Body or hand keypoint data
▽
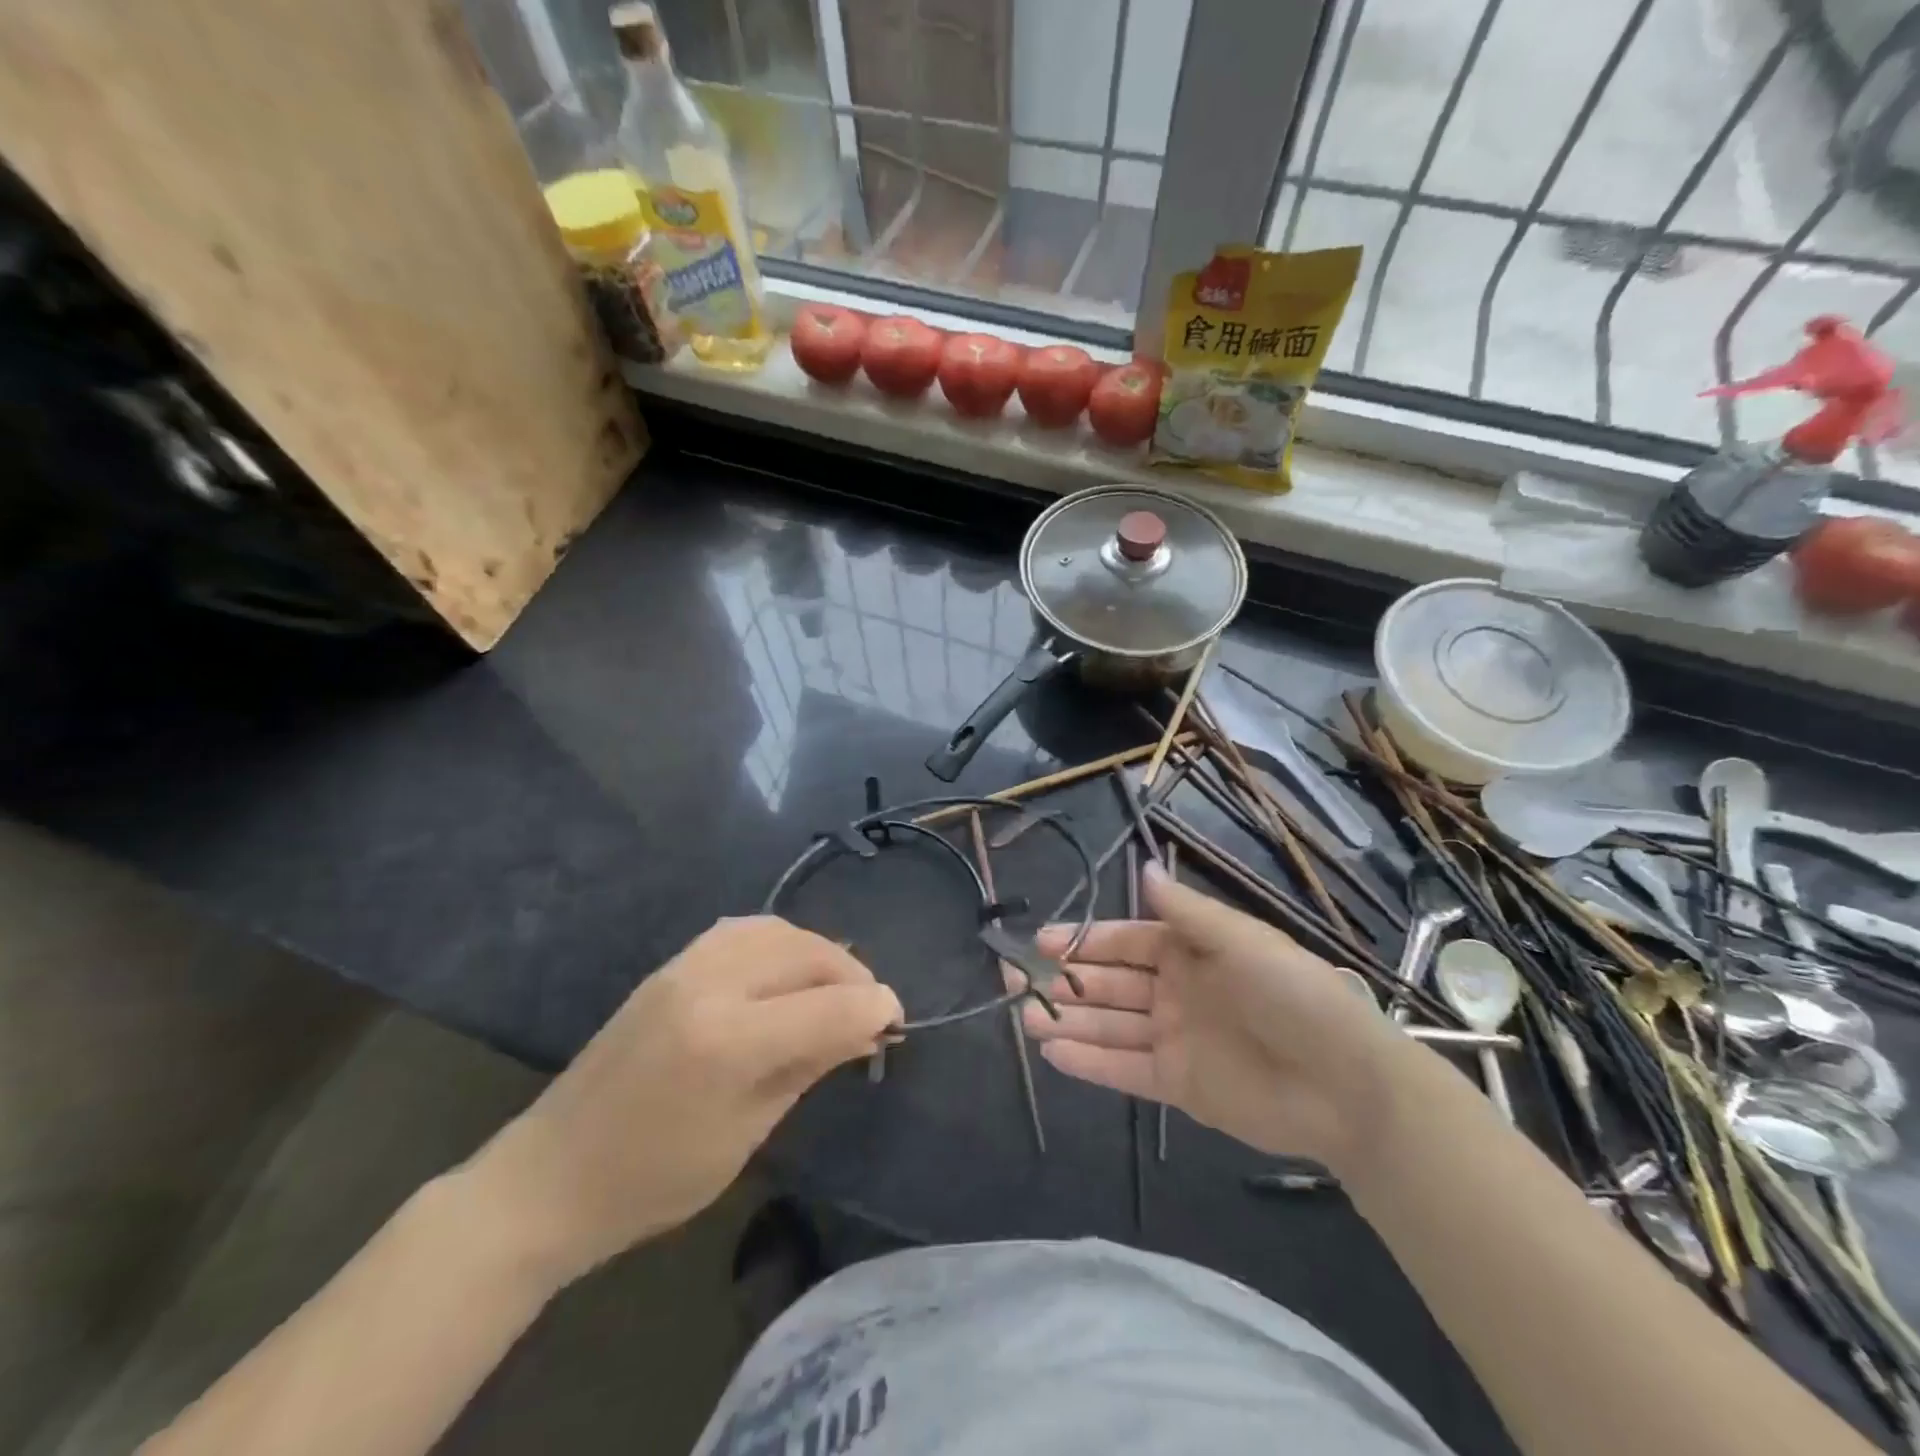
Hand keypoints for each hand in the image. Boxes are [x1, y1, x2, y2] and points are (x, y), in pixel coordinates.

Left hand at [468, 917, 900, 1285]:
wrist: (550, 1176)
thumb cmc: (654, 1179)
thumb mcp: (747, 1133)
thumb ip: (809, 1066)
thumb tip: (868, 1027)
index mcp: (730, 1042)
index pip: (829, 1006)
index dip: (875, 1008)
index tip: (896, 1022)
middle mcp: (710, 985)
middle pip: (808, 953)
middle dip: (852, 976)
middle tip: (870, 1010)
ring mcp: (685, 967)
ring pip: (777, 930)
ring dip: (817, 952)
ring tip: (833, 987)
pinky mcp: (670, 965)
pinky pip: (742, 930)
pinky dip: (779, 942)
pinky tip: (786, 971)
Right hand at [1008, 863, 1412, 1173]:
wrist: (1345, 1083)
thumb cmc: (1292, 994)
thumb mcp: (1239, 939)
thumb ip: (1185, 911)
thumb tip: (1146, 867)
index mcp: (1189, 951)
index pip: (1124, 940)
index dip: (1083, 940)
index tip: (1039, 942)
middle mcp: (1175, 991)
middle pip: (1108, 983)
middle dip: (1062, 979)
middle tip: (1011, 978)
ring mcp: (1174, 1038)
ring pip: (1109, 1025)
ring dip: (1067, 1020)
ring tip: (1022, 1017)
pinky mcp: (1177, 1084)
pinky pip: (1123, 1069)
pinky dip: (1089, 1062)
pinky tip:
△
[WHAT THE TASK REQUIRES]: Repeat only what lies between the start of the data and the end of the line containing "middle dip: (1062, 979)", exactly, with pictures left out.

[RESULT OF THE EXERCISE]:
Hand keypoints for each hand in the image. Boxes are [x1, y1, x2, y2] and points are (x, y), in pixel coordinates.

Left hand at [468, 917, 900, 1285]:
wrist: (550, 1176)
thumb cmc: (654, 1179)
thumb mcp: (747, 1133)
thumb ip: (809, 1066)
thumb tip: (868, 1027)
index mcp: (730, 1042)
index pip: (829, 1006)
index dip: (875, 1008)
index tip: (896, 1022)
middle mcp: (710, 985)
middle pip: (808, 953)
middle dip: (852, 976)
middle tip: (870, 1010)
ring mcp: (685, 967)
ring pip: (777, 930)
ring dip: (817, 952)
ring tip: (833, 987)
pinky mcp: (670, 965)
pinky pip: (742, 930)
pinky dip: (779, 942)
pinky tip: (786, 971)
Right hand at [1008, 863, 1412, 1173]:
wrist: (1345, 1083)
thumb cmc: (1292, 994)
thumb mcp: (1239, 939)
thumb ip: (1185, 911)
thumb tip: (1146, 867)
index mcp: (1189, 951)
index pip: (1124, 940)
index dip: (1083, 940)
index tip: (1039, 942)
middle mcp: (1175, 991)
middle pip: (1108, 983)
middle dip: (1062, 979)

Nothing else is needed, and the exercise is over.